Benvinda Santos, de 65 anos, contactada pela Lusa no recinto do mercado mensal da terra, disse que não teve prejuízos agrícolas, mas sublinhou que o cenário em redor da aldeia “é uma dor de alma”.
Na memória ainda tem o incêndio ocorrido em 09 de julho de 2006, que provocou a morte de cinco técnicos florestais chilenos e de um bombeiro voluntário da corporação local, que “foi uma tristeza, mas não teve a violência que teve este agora”.

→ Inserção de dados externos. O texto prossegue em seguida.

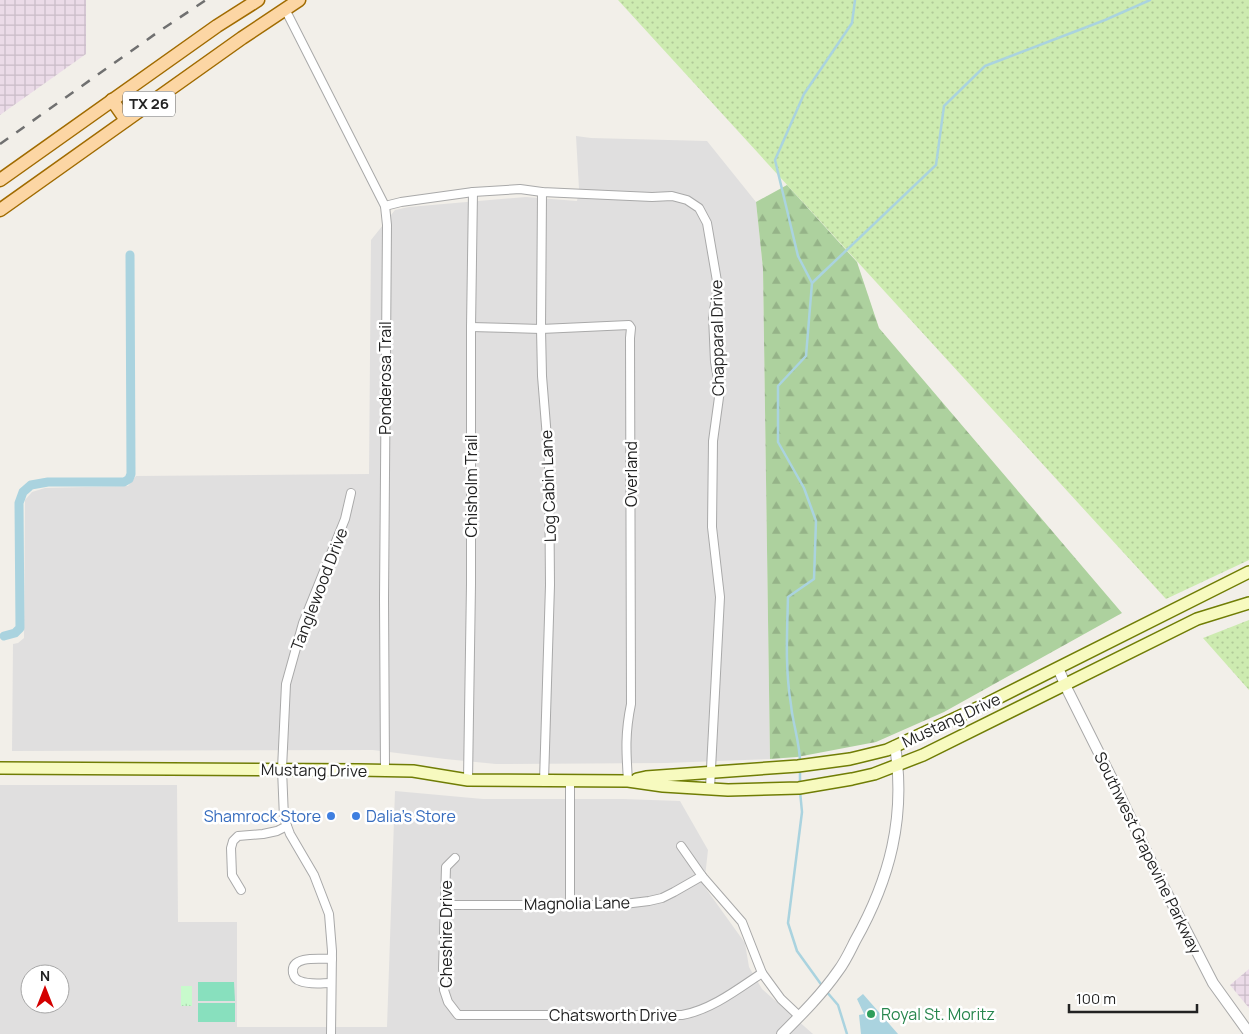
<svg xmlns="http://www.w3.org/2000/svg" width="1249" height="1034" viewBox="0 0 1249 1034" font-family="Manrope,sans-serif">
<defs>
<pattern id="industrial-grid" width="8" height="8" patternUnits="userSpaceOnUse" patternTransform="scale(1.25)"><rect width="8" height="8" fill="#ebdbe8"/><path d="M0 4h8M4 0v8" fill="none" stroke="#c9bcc7"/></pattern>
<pattern id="grass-dots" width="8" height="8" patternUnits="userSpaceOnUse" patternTransform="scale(1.25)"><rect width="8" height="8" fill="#cdebb0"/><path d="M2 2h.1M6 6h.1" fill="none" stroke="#b0c997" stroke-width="1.8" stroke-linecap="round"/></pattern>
<pattern id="forest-firs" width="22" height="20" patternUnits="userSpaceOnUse" patternTransform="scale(1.25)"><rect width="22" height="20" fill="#add19e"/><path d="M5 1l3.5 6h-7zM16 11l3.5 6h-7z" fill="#95b388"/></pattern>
<pattern id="park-tufts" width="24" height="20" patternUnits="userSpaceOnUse" patternTransform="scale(1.25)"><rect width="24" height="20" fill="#c8facc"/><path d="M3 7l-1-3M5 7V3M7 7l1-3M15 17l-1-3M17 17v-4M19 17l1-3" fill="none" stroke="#acd6af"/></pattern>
</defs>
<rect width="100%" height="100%" fill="#f2efe9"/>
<g fill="#e0dfdf" fill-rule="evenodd">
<polygon points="576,136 591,138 707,141 756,202 763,269 770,759 667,763 496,764 445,759 373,750 12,751 13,644 18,643 24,638 25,500 32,492 45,488 128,486 136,476 369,474 371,240 395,210 409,207 526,197 577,201 579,189"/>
<path d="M 0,785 L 177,785 L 178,922 L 237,922 L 237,1027 L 387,1027 L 395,791 L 483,799 L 623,799 L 680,801 L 708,850 L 704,886 L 745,943 L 749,967 L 762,989 L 813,1034 L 0,1034 ZM 30,974 L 60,974 L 60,1004 L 30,1004 Z"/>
</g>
<g fill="url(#industrial-grid)">
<polygon points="0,0 86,0 86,54 0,115"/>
<polygon points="1249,969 1249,1008 1230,985"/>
</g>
<g fill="url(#grass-dots)">
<polygon points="618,0 1249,0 1249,560 1166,599"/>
<polygon points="1249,620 1249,690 1203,638"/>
</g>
<polygon fill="url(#forest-firs)" points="787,185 857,262 879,328 1122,613 944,712 876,742 797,757 770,759 763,269 756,202"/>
<rect fill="url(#park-tufts)" x="181" y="986" width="11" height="20"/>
<g fill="#88e0be">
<polygon points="198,982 234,982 235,1001 198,1001"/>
<rect x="198" y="1003" width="37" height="19"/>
</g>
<polygon fill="#aad3df" points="863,994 898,1034 861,1034 859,1015 864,1014 857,999"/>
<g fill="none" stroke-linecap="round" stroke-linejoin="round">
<g stroke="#aad3df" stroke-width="2.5">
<polyline points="812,283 798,256 775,160 804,94 852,23 855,0"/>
<path d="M 800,763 C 800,743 793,725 791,705 C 785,668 787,635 788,597 L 814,579 L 816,521 L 804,488 L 778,442 L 778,386 L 806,356 L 812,283 L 936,165 L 944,106 L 985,66 L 1105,20 L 1150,0"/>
<polyline points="800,768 800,785"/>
<polyline points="800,791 802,812 788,923 797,951 823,987"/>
<polyline points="826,991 838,1005 847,1034"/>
</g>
<polyline stroke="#aad3df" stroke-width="9" points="4,636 15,633 20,628 19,503 23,492 31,485 48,482 124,482 129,479 131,474 130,255"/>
<defs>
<g id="minor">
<polyline points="285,9 385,206 387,225 384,599 385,770"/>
<polyline points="542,192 541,329 542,376 549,463 550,585 544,781"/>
<polyline points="385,206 401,202 473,192 520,189 542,192 652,197 672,196 687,200 699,208 707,223 718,287 713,316 715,362 720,390 713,441 712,527 720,597 710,788"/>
<path d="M 471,327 L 541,329 L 629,325 L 631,328 L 630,338 L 631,704 C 625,733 626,751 628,781"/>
<polyline points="468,780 471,584 471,327 473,192"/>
<polyline points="570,781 570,904"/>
<polyline points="681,846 702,876 742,922 762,973 781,999 799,1016"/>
<path d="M 455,858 L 446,867 L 443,968 L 444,990 L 448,1002 L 458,1015 L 682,1015 C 711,1010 738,989 762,973"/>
<polyline points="241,890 232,875 231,848 233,841 238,836 263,834 277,831 287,826"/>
<polyline points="445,905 616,905 649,901 662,898 674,892 702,876"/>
<path d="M 331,983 C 322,983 309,985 300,981 C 296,980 294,977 293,973 C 290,955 321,959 332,959"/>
<polyline points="331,1034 332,951 329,914 314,875 290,834 284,818 282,769 286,684 303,623 345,519 351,493"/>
</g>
<g id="tertiary">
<polyline points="1058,668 1068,691 1112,779 1155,870 1213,983 1249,1033"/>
<path d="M 782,1034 C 802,1014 822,994 838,971 C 845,962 850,951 855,941 C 890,879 906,817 895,746"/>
</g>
<g id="secondary">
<polyline points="0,768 359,770 413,771 468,780 628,781 663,786 728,790 799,788 852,779 874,774 923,755 1197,619 1249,603"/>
<polyline points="637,779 646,777 798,766 850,759 887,750 988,703 1249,572"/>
</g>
<g id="primary">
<polyline points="112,100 126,120"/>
<polyline points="0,180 217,26 258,0"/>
<polyline points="0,210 242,38 299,0"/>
</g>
</defs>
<use href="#minor" stroke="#a9a9a9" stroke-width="10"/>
<use href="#tertiary" stroke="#a9a9a9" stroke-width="12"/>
<use href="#secondary" stroke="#707d05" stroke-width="14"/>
<use href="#primary" stroke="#a06b00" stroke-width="15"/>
<use href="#minor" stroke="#fff" stroke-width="8"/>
<use href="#tertiary" stroke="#fff" stroke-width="10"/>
<use href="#secondary" stroke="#f7fabf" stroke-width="11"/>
<use href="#primary" stroke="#fcd6a4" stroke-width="12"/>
<polyline stroke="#707070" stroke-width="2.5" stroke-dasharray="10 10" stroke-linecap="butt" points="0,144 158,32 206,0"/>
</g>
<g fill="#3f7fe0" stroke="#fff" stroke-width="2">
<circle cx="331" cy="816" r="5"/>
<circle cx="356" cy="816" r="5"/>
</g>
<circle fill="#2e9e5b" stroke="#fff" stroke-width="2" cx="871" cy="1014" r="5"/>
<g text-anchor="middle" stroke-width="5" stroke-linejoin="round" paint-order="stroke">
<rect fill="#fff" stroke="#646464" stroke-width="1" x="123" y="91.5" width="52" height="25" rx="4"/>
<g font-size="15" font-weight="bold" fill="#222">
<text x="149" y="109">TX 26</text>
</g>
<g font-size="16" fill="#222" stroke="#fff">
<text transform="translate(717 338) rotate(-91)" y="6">Chapparal Drive</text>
<text transform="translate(385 378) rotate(-90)" y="6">Ponderosa Trail</text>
<text transform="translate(631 474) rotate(-90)" y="6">Overland</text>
<text transform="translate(471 486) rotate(-90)" y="6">Chisholm Trail</text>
<text transform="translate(548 486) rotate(-92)" y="6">Log Cabin Lane</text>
<text transform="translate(319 589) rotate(-69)" y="6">Tanglewood Drive</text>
<text transform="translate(951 720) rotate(-25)" y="6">Mustang Drive</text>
<text transform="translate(314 770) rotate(1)" y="6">Mustang Drive</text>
<text transform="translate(1148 853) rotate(64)" y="6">Southwest Grapevine Parkway</text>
<text transform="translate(577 903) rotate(-1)" y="6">Magnolia Lane</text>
<text transform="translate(446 934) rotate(-90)" y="6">Cheshire Drive</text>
<text x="613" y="1021">Chatsworth Drive</text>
</g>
<g font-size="16" fill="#366cbe" stroke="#fff" text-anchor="end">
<text x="321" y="822">Shamrock Store</text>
<text x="366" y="822" text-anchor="start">Dalia's Store</text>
</g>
<g font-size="16" fill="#27864d" stroke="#fff" text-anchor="start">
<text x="881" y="1020">Royal St. Moritz</text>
</g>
</g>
<g transform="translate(45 989)"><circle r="24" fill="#ffffff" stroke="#a7a7a7"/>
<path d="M0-4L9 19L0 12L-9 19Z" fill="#d40000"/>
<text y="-8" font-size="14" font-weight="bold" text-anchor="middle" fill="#222222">N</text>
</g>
<path d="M1069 1004v8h128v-8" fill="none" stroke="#222222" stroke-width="2.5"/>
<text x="1076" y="1004" font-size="15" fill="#222222" stroke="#ffffff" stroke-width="4" paint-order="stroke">100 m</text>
</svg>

“Em 2006 foi só a encosta poente que ardeu e, agora, foi praticamente em todo o lado e só escaparam as casas. As duas encostas do vale ficaram destruídas, só escapou o povo porque os bombeiros o guardaram”, disse.
A serra da Estrela foi afetada por um incêndio que deflagrou no dia 06 em Garrocho, no concelho da Covilhã (distrito de Castelo Branco) e que foi dado como dominado no dia 13.
O fogo sofreu uma reativação no dia 15 e foi considerado novamente dominado no dia 17 à noite.
As chamas estenderam-se ao distrito da Guarda, nos municípios de Manteigas, Gouveia, Guarda e Celorico da Beira, e atingiram ainda o concelho de Belmonte, no distrito de Castelo Branco.
Na segunda-feira, o Governo anunciou que vai decretar o estado de calamidade para responder às necessidades do território atingido pelas chamas.